Git Branch details are as follows:

  • master branch: Consists of the stable branch.
    • origin/master to be the main branch where the source code of HEAD always reflects a production-ready state
    • Merge request is possible through: develop branch
  • develop branch: branched from master branch
    • Must branch from: master branch
    • Must merge back into: master branch
    • It is the main development branch where the source code of HEAD always reflects a state with the latest delivered development changes for the next release.
    • When the source code in the develop branch reaches a stable point and is ready to be released, all of the changes should be merged back into master somehow and then tagged with a release number
    • All feature development should happen by forking GPUHackathons.org and branching from develop branch only.

Signing Your Work

  • We require that all contributors "sign-off" on their commits.
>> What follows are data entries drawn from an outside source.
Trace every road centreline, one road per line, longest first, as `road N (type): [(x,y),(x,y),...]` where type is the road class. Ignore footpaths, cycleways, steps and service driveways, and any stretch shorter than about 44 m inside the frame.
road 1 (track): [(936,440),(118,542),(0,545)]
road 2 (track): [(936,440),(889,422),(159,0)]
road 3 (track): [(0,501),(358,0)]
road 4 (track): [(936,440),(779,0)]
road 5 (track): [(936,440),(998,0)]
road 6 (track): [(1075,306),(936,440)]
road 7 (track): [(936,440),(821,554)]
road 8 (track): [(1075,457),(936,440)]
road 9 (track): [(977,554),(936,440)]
This certifies that the contribution is your original work, or you have rights to submit it under the same license, or a compatible license.
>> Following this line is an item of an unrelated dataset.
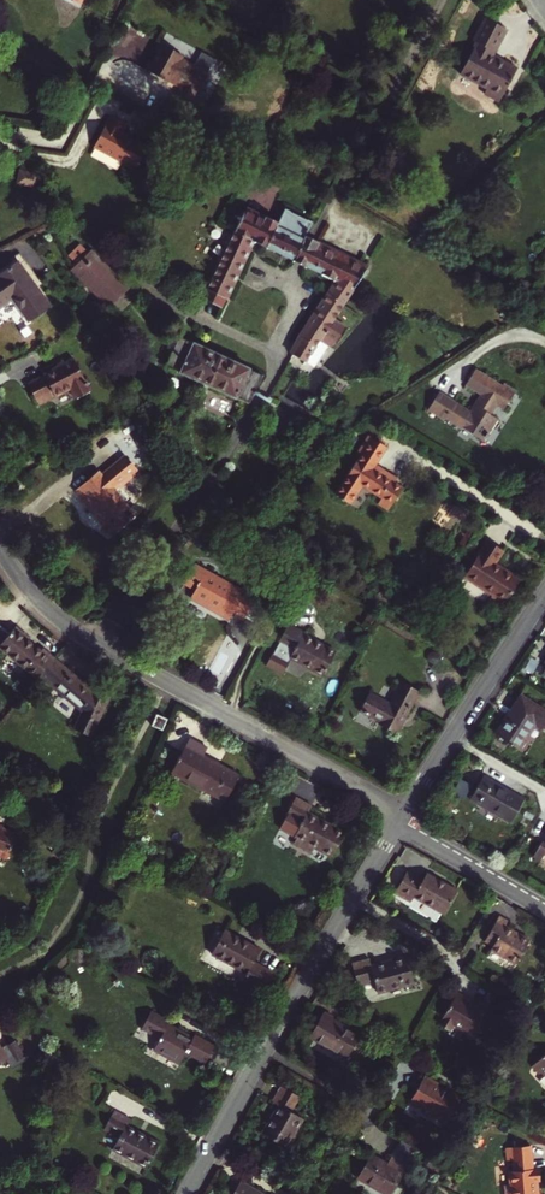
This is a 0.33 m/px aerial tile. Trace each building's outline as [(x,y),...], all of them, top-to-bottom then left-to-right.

    • Any contribution which contains commits that are not Signed-Off will not be accepted.
  • To sign off on a commit you simply use the --signoff (or -s) option when committing your changes:

    $ git commit -s -m "Add cool feature."

    This will append the following to your commit message:

    Signed-off-by: Your Name <[email protected]>
    
  • Full text of the DCO:

      Developer Certificate of Origin
      Version 1.1
      
      Copyright (C) 2004, 2006 The Linux Foundation and its contributors.
      1 Letterman Drive
      Suite D4700
      San Francisco, CA, 94129
      
      Everyone is permitted to copy and distribute verbatim copies of this license document, but changing it is not allowed.
    
      Developer's Certificate of Origin 1.1
      
      By making a contribution to this project, I certify that:
      
      (a) The contribution was created in whole or in part by me and I have the right to submit it under the open source license indicated in the file; or
      
      (b) The contribution is based upon previous work that, to the best of my knowledge, is covered under an appropriate open source license and I have the right under that license to submit that work with modifications, whether created in whole or in part by me, under the same open source license (unless I am permitted to submit under a different license), as indicated in the file; or
      
      (c) The contribution was provided directly to me by some other person who certified (a), (b) or (c) and I have not modified it.
      
      (d) I understand and agree that this project and the contribution are public and that a record of the contribution (including all personal information I submit with it, including my sign-off) is maintained indefinitely and may be redistributed consistent with this project or the open source license(s) involved.